What the task requires:
Although the entries contain pictures, copy only their text, exactly as written.

Saved data entries

☆ ☆ ☆

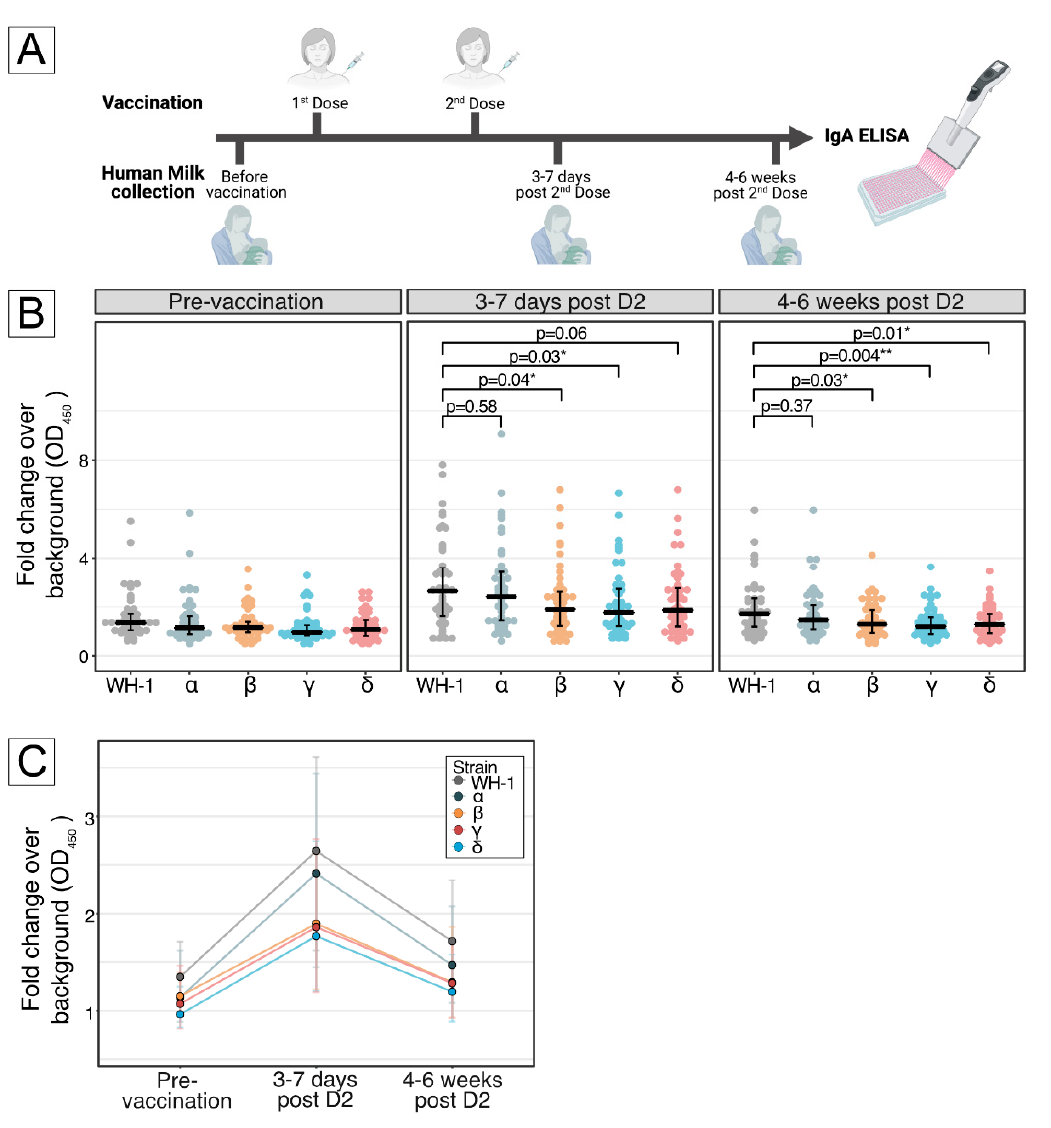
Figure 1. Detection of IgA binding to receptor binding domain of SARS-CoV-2 spike proteins encoded by the ancestral Wuhan-Hu-1 strain and selected major VOCs. ( A ) Schematic showing the collection times of human milk samples pre- and post-vaccination, as described in Materials and Methods. ( B ) Differential human milk IgA binding to receptor binding domain (RBD) of SARS-CoV-2 spike protein of the ancestral Wuhan-Hu-1 strain (WH-1), Alpha (B.1.1.7), Beta (B.1.351), Gamma (P.1) and Delta (B.1.617.2) variants of concern, after vaccination with BNT162b2 across 3 time points: pre-vaccination, 3–7 days post-D2 and 4–6 weeks post-D2. Each dot denotes an individual sample. Center line denotes the median, and error bars show Quartile 1 (bottom bar) and Quartile 3 (top bar). The p -values were calculated by using Dunn’s Many-to-One Rank Comparison Test and reported for VOC compared against WH-1, where p < 0.05 was considered significant; p < 0.05 is marked with *, and p < 0.01 is marked with **. At 3–7 days post-D2, reduction from WH-1 for Alpha = 8%, Beta = 28%, Gamma = 33% and Delta = 30%. At 4–6 weeks post-D2, reduction from WH-1 for Alpha = 14%, Beta = 25%, Gamma = 30% and Delta = 25%. ( C ) Kinetics of human milk IgA binding across 3 time points for ancestral Wuhan-Hu-1 strain (WH-1), Alpha (B.1.1.7), Beta (B.1.351), Gamma (P.1) and Delta (B.1.617.2) variants of concern. Each line represents 1 strain. Dots represent the median, and error bars represent interquartile range.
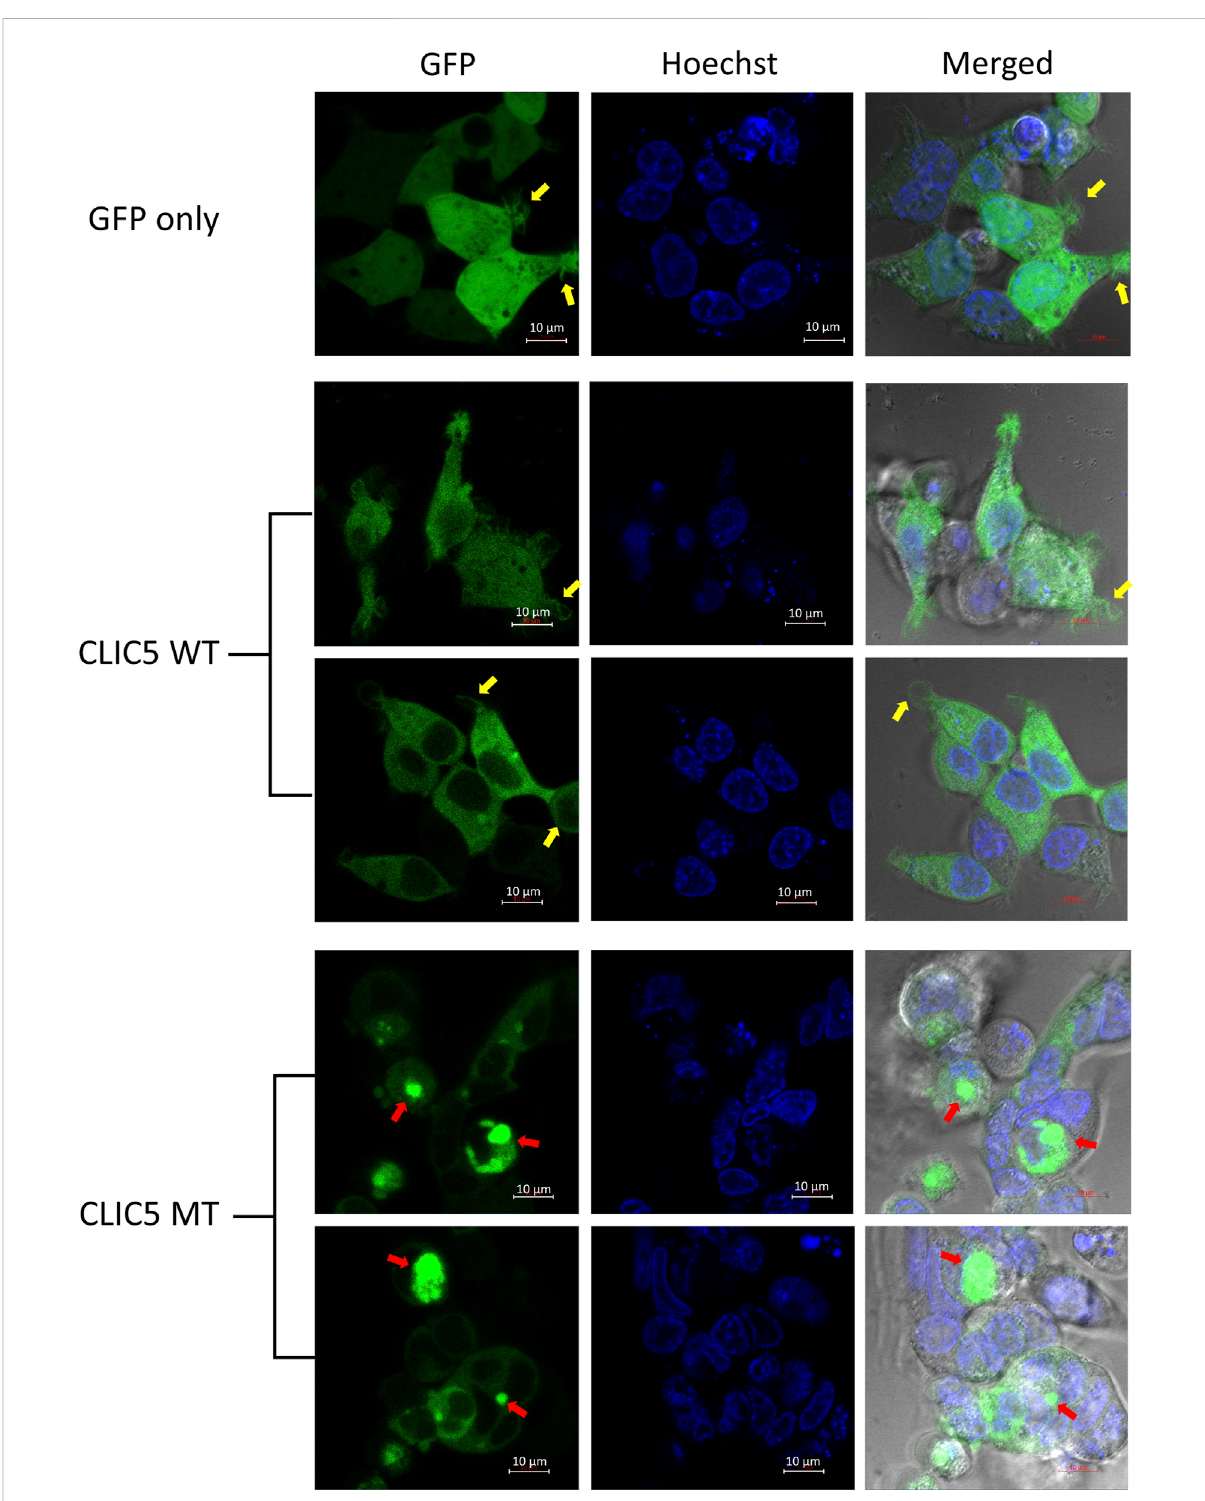
FIGURE 2 CLIC5A MT and not WT are aggregated into sub-cellular compartments. Live HEK293 cells expressing WT or MT GFP-tagged CLIC5A protein andstainedwithHoechstwereobservedusingconfocalmicroscopy48 hposttransfection.Theyellowarrowspointtothinmembrane fi lopodia-like protrusions observed in the WT transfected cells and the red arrows point to CLIC5 MT protein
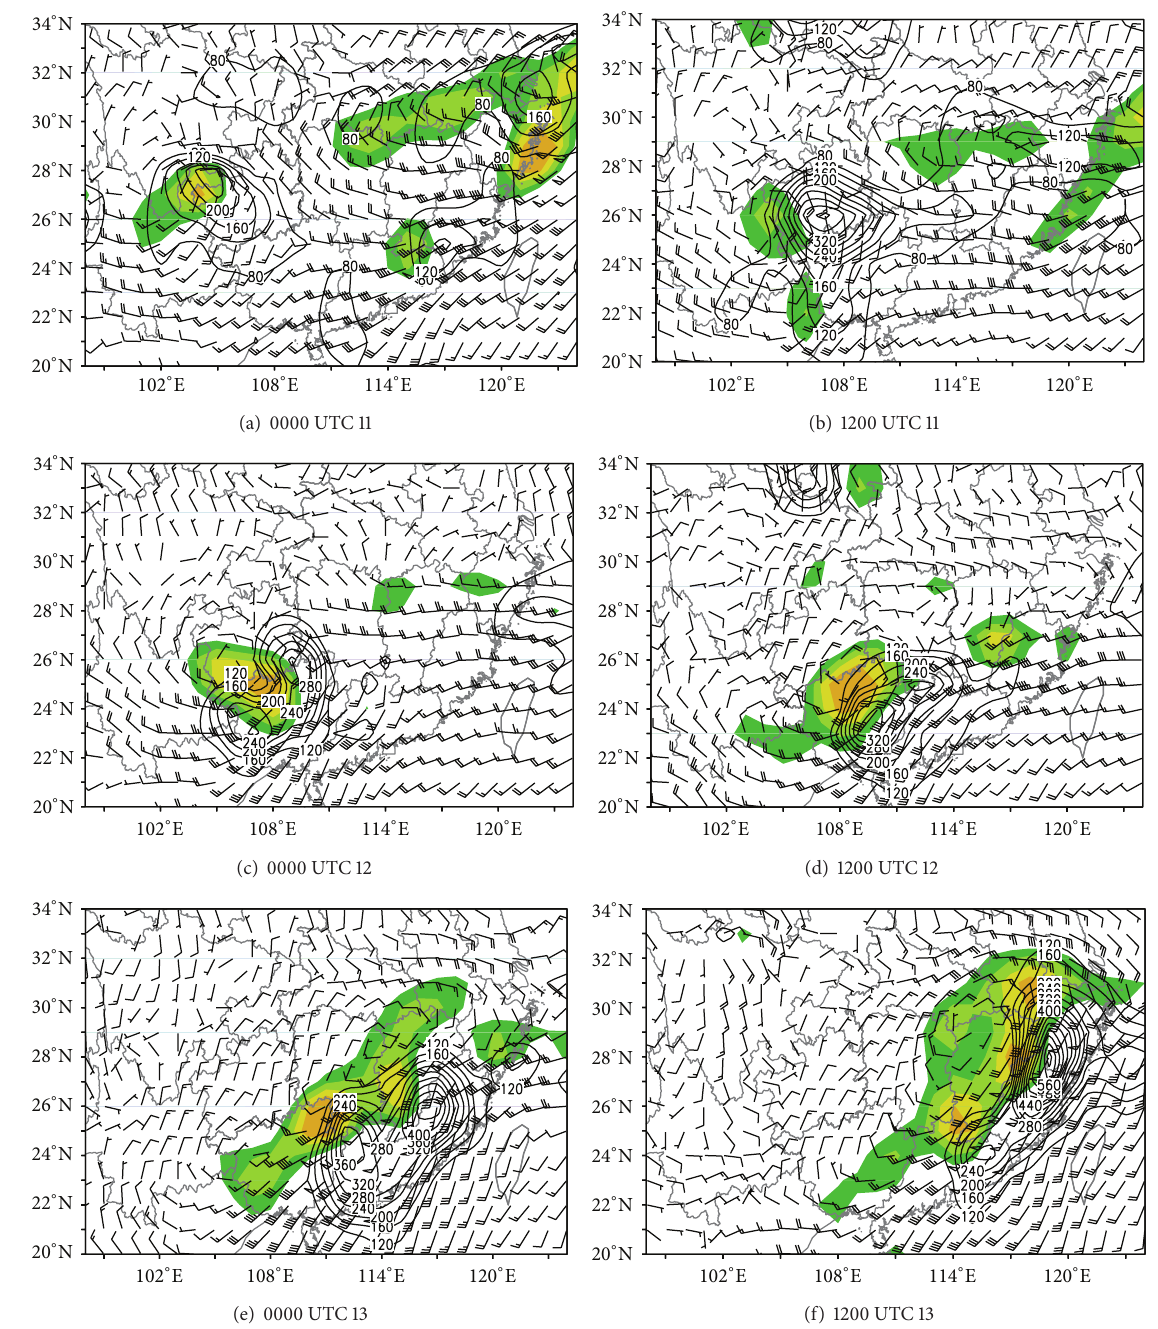
Figure 6: The distribution of storm relative helicity (solid lines in m 2 /s 2 ) and 700 hPa horizontal wind vector (m/s) and vorticity (shaded in 10 −5 s −1 ) over June 11–13,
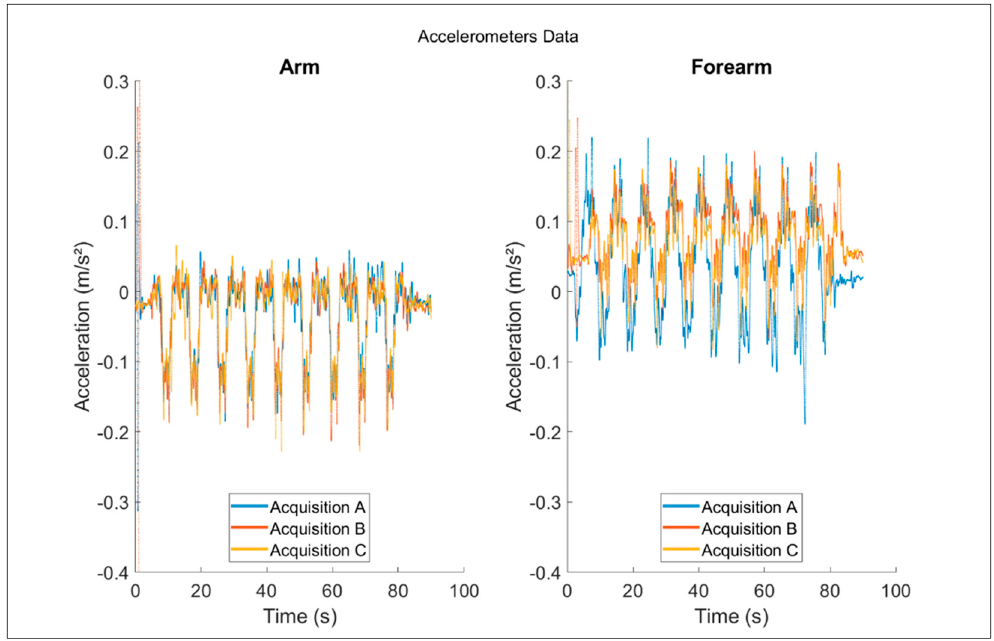
Figure 8. From the left, a acc signals of arm and forearm with respect to time. Colors refer to the acquisitions: blue for Acquisition A, red for B, and yellow for C.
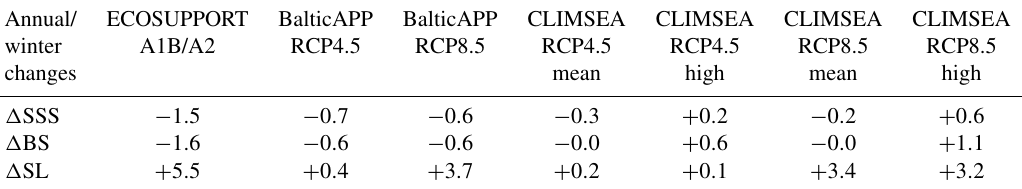
Table 8. Ensemble mean changes in annual mean sea surface salinity (SSS; in gkg − 1 ), annual mean bottom salinity (BS; in gkg − 1 ) and winter mean sea level (SL) relative to the global mean SL (in cm) in ECOSUPPORT, BalticAPP RCP4.5, BalticAPP RCP8.5, CLIMSEA RCP4.5 and CLIMSEA RCP8.5 scenario simulations averaged for the Baltic Sea including the Kattegat. For CLIMSEA, both the ensemble mean and the high SL scenarios are listed. In ECOSUPPORT and BalticAPP/CLIMSEA, the changes between 1978–2007 and 2069–2098 and between 1976–2005 and 2069–2098 were calculated, respectively. (Data sources: Meier et al., 2011b, 2021; Saraiva et al., 2019a.)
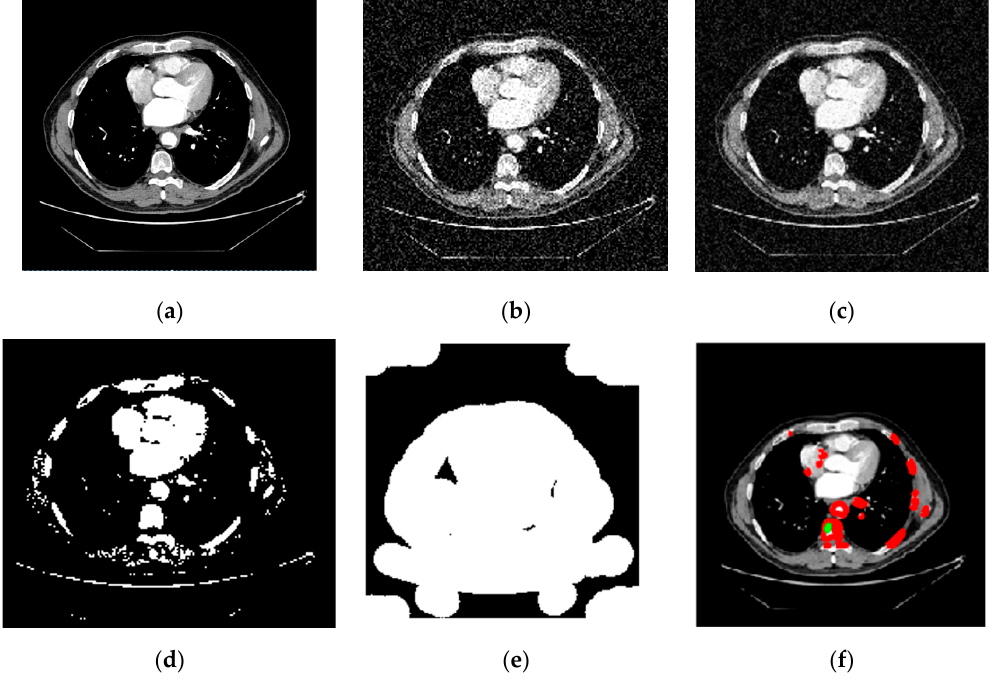
Figure 9. CT Image classification procedure. ( a ) Original Image. ( b ) Noisy Image. ( c ) Adaptive Filtering PSNR. ( d ) Dilate image. ( e ) Watershed Transform. ( f ) Lung cancer type: malignant.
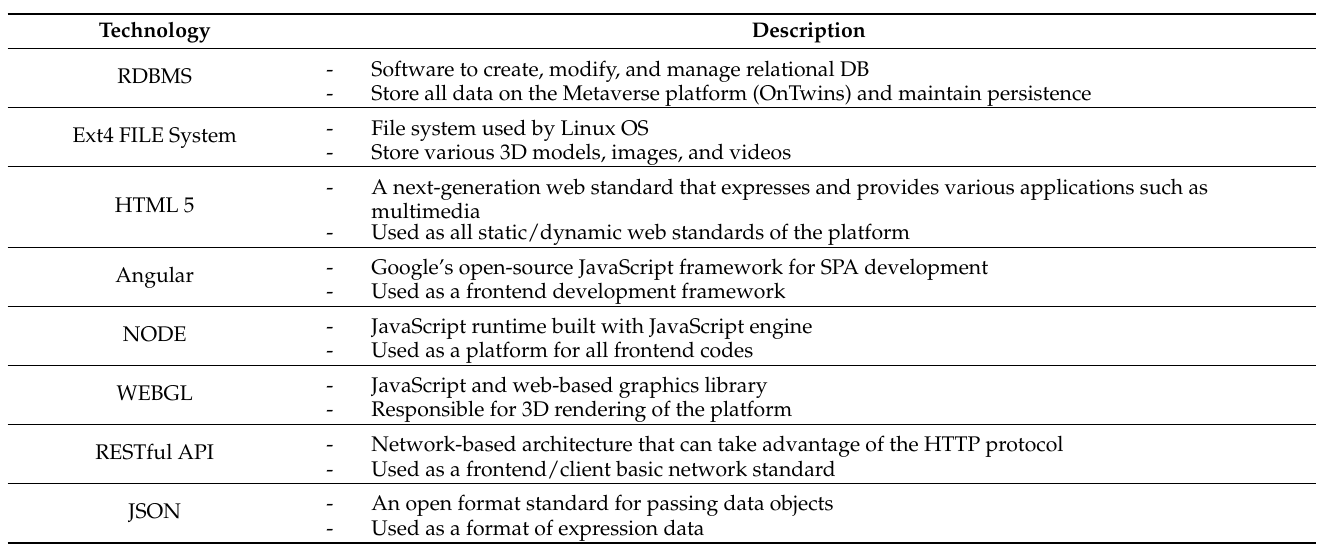
Figure 1. System Architecture. Table 1. Standard Technologies.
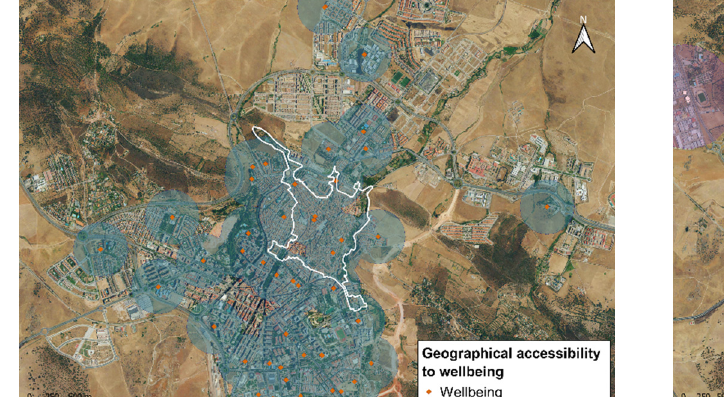
Table 6. Results overview.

☆ ☆ ☆

Output:
Figure 1. Detection of IgA binding to receptor binding domain of SARS-CoV-2 spike proteins encoded by the ancestral Wuhan-Hu-1 strain and selected major VOCs. ( A ) Schematic showing the collection times of human milk samples pre- and post-vaccination, as described in Materials and Methods. ( B ) Differential human milk IgA binding to receptor binding domain (RBD) of SARS-CoV-2 spike protein of the ancestral Wuhan-Hu-1 strain (WH-1), Alpha (B.1.1.7), Beta (B.1.351), Gamma (P.1) and Delta (B.1.617.2) variants of concern, after vaccination with BNT162b2 across 3 time points: pre-vaccination, 3–7 days post-D2 and 4–6 weeks post-D2. Each dot denotes an individual sample. Center line denotes the median, and error bars show Quartile 1 (bottom bar) and Quartile 3 (top bar). The p -values were calculated by using Dunn’s Many-to-One Rank Comparison Test and reported for VOC compared against WH-1, where p < 0.05 was considered significant; p < 0.05 is marked with *, and p < 0.01 is marked with **. At 3–7 days post-D2, reduction from WH-1 for Alpha = 8%, Beta = 28%, Gamma = 33% and Delta = 30%. At 4–6 weeks post-D2, reduction from WH-1 for Alpha = 14%, Beta = 25%, Gamma = 30% and Delta = 25%. ( C ) Kinetics of human milk IgA binding across 3 time points for ancestral Wuhan-Hu-1 strain (WH-1), Alpha (B.1.1.7), Beta (B.1.351), Gamma (P.1) and Delta (B.1.617.2) variants of concern. Each line represents 1 strain. Dots represent the median, and error bars represent interquartile range.
FIGURE 2 CLIC5A MT and not WT are aggregated into sub-cellular compartments. Live HEK293 cells expressing WT or MT GFP-tagged CLIC5A protein andstainedwithHoechstwereobservedusingconfocalmicroscopy48 hposttransfection.Theyellowarrowspointtothinmembrane fi lopodia-like protrusions observed in the WT transfected cells and the red arrows point to CLIC5 MT protein
Figure 6: The distribution of storm relative helicity (solid lines in m 2 /s 2 ) and 700 hPa horizontal wind vector (m/s) and vorticity (shaded in 10 −5 s −1 ) over June 11–13,
Figure 8. From the left, a acc signals of arm and forearm with respect to time. Colors refer to the acquisitions: blue for Acquisition A, red for B, and yellow for C.
Table 8. Ensemble mean changes in annual mean sea surface salinity (SSS; in gkg − 1 ), annual mean bottom salinity (BS; in gkg − 1 ) and winter mean sea level (SL) relative to the global mean SL (in cm) in ECOSUPPORT, BalticAPP RCP4.5, BalticAPP RCP8.5, CLIMSEA RCP4.5 and CLIMSEA RCP8.5 scenario simulations averaged for the Baltic Sea including the Kattegat. For CLIMSEA, both the ensemble mean and the high SL scenarios are listed. In ECOSUPPORT and BalticAPP/CLIMSEA, the changes between 1978–2007 and 2069–2098 and between 1976–2005 and 2069–2098 were calculated, respectively. (Data sources: Meier et al., 2011b, 2021; Saraiva et al., 2019a.)
Figure 9. CT Image classification procedure. ( a ) Original Image. ( b ) Noisy Image. ( c ) Adaptive Filtering PSNR. ( d ) Dilate image. ( e ) Watershed Transform. ( f ) Lung cancer type: malignant.
Figure 1. System Architecture. Table 1. Standard Technologies.
Table 6. Results overview.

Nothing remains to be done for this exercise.